While going full-throttle into the cloud isn’t necessary to go digital, “but it can help in a couple of ways,” he explains. “One is to fund the digital effort by reducing costs and using the savings as a capital fund. The other would be to share target models and experiments across many regions, divisions and departments especially in large-scoped efforts.”

While the cloud often offers a path of least resistance, "some balk at running their crucial and differentiating processes and applications on someone else's computer," Sinur observes. "When critical data, policies, rules and practices are somewhere else, some organizations want to phase cloud in slowly. Once confidence can be established a private cloud solution could go public. Many times cloud solutions offer a way to try things in a separate experimental sandbox without impact on traditional production outcomes."

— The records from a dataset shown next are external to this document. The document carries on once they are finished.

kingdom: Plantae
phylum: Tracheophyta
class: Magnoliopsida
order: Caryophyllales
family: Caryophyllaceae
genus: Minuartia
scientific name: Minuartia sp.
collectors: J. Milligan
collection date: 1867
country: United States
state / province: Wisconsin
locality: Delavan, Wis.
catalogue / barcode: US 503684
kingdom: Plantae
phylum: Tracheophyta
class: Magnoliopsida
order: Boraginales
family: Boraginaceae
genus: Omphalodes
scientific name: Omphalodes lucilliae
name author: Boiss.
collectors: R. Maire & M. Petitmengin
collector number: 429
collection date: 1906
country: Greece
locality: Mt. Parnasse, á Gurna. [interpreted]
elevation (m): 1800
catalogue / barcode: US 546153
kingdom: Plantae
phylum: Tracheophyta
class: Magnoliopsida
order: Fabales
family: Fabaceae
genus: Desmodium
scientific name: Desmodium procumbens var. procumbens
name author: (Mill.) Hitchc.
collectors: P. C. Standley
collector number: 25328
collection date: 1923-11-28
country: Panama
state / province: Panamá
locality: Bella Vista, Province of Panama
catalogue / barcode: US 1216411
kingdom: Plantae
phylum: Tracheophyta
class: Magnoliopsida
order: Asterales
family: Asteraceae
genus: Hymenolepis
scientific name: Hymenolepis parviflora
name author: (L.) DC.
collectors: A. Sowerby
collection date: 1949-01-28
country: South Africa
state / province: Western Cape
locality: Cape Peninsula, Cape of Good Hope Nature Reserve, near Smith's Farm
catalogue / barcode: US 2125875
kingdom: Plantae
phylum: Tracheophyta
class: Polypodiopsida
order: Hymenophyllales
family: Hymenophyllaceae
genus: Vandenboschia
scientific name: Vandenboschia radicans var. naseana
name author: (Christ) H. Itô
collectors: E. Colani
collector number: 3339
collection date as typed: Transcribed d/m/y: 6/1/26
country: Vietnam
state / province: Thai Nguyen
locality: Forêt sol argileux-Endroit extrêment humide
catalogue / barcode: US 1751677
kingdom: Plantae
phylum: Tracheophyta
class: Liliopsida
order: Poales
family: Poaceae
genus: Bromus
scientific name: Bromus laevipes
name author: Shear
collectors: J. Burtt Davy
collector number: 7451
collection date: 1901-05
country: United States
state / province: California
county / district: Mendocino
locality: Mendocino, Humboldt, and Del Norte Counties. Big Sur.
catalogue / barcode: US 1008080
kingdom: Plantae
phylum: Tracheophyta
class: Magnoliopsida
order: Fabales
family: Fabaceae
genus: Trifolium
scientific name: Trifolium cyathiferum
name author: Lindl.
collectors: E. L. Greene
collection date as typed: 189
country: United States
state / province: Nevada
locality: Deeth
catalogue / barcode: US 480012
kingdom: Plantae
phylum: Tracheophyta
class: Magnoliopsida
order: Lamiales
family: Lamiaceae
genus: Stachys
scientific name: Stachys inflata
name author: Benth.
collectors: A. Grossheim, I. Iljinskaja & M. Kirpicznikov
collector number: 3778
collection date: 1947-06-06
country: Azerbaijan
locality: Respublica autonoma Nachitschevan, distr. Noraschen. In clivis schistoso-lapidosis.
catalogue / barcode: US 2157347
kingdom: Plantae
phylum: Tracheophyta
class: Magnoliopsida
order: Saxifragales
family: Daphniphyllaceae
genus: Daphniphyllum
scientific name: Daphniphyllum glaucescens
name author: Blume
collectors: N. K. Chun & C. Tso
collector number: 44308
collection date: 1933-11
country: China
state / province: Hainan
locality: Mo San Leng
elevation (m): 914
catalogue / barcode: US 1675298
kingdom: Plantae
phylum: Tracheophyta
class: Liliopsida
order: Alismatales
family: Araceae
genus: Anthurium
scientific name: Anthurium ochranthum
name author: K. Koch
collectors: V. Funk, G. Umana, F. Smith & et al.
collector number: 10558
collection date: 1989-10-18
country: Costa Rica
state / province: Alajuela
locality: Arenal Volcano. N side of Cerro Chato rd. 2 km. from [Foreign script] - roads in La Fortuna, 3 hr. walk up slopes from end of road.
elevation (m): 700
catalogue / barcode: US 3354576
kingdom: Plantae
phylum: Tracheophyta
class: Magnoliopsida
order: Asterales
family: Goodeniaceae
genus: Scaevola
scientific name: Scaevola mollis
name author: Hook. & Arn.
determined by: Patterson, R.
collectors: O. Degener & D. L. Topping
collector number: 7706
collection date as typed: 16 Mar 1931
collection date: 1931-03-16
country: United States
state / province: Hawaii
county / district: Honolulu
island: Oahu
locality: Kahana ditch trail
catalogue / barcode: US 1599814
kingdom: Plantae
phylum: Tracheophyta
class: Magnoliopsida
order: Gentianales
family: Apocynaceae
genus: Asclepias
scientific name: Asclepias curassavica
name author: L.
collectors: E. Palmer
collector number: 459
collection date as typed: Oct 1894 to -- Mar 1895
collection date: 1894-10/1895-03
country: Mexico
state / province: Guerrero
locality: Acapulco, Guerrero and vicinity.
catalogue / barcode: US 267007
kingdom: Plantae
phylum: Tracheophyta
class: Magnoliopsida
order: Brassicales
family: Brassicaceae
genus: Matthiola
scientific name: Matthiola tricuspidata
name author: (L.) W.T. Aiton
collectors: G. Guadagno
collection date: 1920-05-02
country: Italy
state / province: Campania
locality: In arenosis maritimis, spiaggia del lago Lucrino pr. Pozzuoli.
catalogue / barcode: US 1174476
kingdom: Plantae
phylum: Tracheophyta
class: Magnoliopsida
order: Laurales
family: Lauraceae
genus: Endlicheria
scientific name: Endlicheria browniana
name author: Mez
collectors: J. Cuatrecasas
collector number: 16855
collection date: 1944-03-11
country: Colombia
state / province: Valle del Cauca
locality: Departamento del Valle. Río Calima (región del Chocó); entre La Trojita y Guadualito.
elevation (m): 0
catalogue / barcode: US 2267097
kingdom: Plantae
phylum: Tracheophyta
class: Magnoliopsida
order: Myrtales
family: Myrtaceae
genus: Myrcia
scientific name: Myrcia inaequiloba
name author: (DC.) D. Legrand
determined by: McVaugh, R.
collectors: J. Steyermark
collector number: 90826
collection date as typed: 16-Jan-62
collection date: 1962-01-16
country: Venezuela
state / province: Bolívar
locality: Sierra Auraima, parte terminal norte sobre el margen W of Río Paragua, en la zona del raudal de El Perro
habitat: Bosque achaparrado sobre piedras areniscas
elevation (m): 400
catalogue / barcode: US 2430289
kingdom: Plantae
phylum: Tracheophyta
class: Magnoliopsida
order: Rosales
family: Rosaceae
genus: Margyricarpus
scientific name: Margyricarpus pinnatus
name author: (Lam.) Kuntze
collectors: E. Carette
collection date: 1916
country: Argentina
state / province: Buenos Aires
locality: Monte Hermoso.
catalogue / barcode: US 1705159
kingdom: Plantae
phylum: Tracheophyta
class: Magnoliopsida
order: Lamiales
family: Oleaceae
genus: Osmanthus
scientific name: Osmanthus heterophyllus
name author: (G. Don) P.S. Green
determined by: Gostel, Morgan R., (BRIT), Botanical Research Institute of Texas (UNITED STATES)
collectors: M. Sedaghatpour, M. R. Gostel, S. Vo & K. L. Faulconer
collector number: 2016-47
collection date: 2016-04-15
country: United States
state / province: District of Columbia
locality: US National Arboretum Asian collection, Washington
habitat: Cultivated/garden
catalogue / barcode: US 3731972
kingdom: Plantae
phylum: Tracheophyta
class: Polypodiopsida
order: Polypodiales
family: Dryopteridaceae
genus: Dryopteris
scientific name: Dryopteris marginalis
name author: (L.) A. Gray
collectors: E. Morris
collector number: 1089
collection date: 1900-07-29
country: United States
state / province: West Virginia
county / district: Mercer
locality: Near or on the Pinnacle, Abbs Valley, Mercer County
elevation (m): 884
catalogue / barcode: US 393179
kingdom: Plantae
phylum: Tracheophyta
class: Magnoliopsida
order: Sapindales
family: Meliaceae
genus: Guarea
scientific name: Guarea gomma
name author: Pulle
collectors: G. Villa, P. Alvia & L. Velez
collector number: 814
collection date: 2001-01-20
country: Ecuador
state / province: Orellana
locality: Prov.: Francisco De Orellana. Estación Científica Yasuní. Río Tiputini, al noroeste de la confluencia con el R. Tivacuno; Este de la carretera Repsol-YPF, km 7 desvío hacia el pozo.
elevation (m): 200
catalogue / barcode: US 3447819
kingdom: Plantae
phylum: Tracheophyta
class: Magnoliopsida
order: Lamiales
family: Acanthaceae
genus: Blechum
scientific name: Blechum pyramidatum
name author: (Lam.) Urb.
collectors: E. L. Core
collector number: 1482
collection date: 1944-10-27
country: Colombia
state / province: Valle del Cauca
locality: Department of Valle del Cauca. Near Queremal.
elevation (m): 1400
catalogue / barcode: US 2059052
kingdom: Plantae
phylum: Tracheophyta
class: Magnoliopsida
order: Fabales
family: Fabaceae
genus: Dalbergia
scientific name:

The key to evolving to digital channels, processes and analytics isn't entirely in the technology one chooses -- through it helps, as Sinur also explains -- but is more an outcome of an organization's readiness and willingness to embrace a digital mindset. “There’s a couple of things you have to do. One is you have to take a good look at yourself,” he relates. “That means you have to change your culture, goals and principles.”

Digital is a long-term evolution, not an overnight project, Sinur cautions. Sinur says he sees different approaches among organizations "under duress" -- meaning they face a disruptive digital competitor -- versus those in less-competitive situations. The under-duress enterprises tend to attempt big-bang approaches, which are fraught with risk. “The big bang doesn’t work unless you’re under duress," he states. "You start with a large gulp and take a piece at a time. It’s a lot like eating an elephant a bite at a time." Instead, he urges an incremental approach, with rapid development. "Add a rad approach to that and you can cycle through very quickly. “

There are three distinct goals to any digital effort, and Sinur says he sees a common pattern among the organizations with which he's worked. The first goal is "to have a better customer experience -- not about customer relationship management, but about the overall feeling that the customer has. They have control; they feel they can get things done."

The second goal is around operational efficiency and operational excellence -- "the idea of getting more with less," Sinur continues. Often, this is how digital transformation gets funded as well -- the money saved by digitizing goes to building new digital channels and applications.

The third goal of digital transformation-- seen among more advanced efforts, or among upstarts -- is to create new digital services and products.

(Disclosure: Software AG assisted me with travel expenses to the CeBIT event.)